Fannie will allow down payment assistance and second mortgages from providers that work through HUD-approved nonprofit counseling agencies. The GSE does not purchase the second mortgages, which the agency calls Community Seconds, but the second mortgages can be provided by employers or nonprofits to finance down payments or closing costs on HomeReady mortgages.
All the changes mentioned are effective immediately, the enterprise said, but Desktop Underwriter will be updated later. "Until that time, lenders may disregard any messages that conflict with changes," the guide said.
The GSE also wants to make it easier for banks to provide down payment and closing cost assistance to HomeReady borrowers as part of institutions' Community Reinvestment Act requirements.
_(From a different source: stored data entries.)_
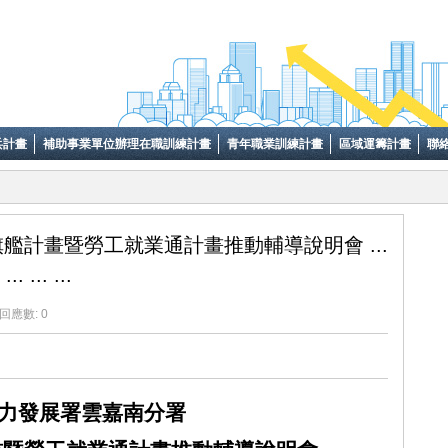
兵計畫
補助事業單位辦理在職訓練計畫
青年職業訓練計畫
區域運籌計畫
聯
艦計畫暨勞工就業通計畫推動輔導說明會 ...
... ... ...
回應數: 0
力發展署雲嘉南分署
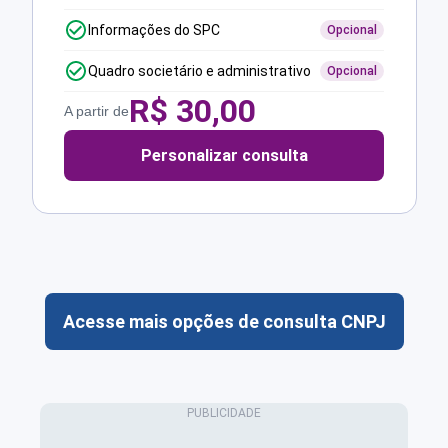
Informações do SPC
Opcional
Quadro societário e administrativo
Opcional
R$
30,00
A partir de
Personalizar consulta
Acesse mais opções de consulta CNPJ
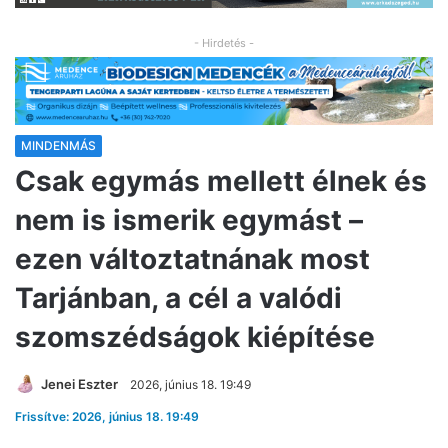
- Hirdetés -
MINDENMÁS
Csak egymás mellett élnek és
nem is ismerik egymást –
ezen változtatnának most
Tarjánban, a cél a valódi
szomszédságok kiépítése
Jenei Eszter
2026, június 18. 19:49
Frissítve: 2026, június 18. 19:49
Lender-funded gifts and down payment assistance may be eligible on HomeReady loans on a "case-by-basis," according to Fannie. "The assistance, however, cannot be funded through the mortgage transaction and must represent the lender's own funds."
Fannie also previewed some HomeReady changes it will be announcing later this year.
Fannie will count one-on-one counseling as a compensating factor in Desktop Underwriter and allow debt-to-income ratios up to 50%. Additionally, lenders will receive a $500 loan level price adjustment credit for delivering those HomeReady loans.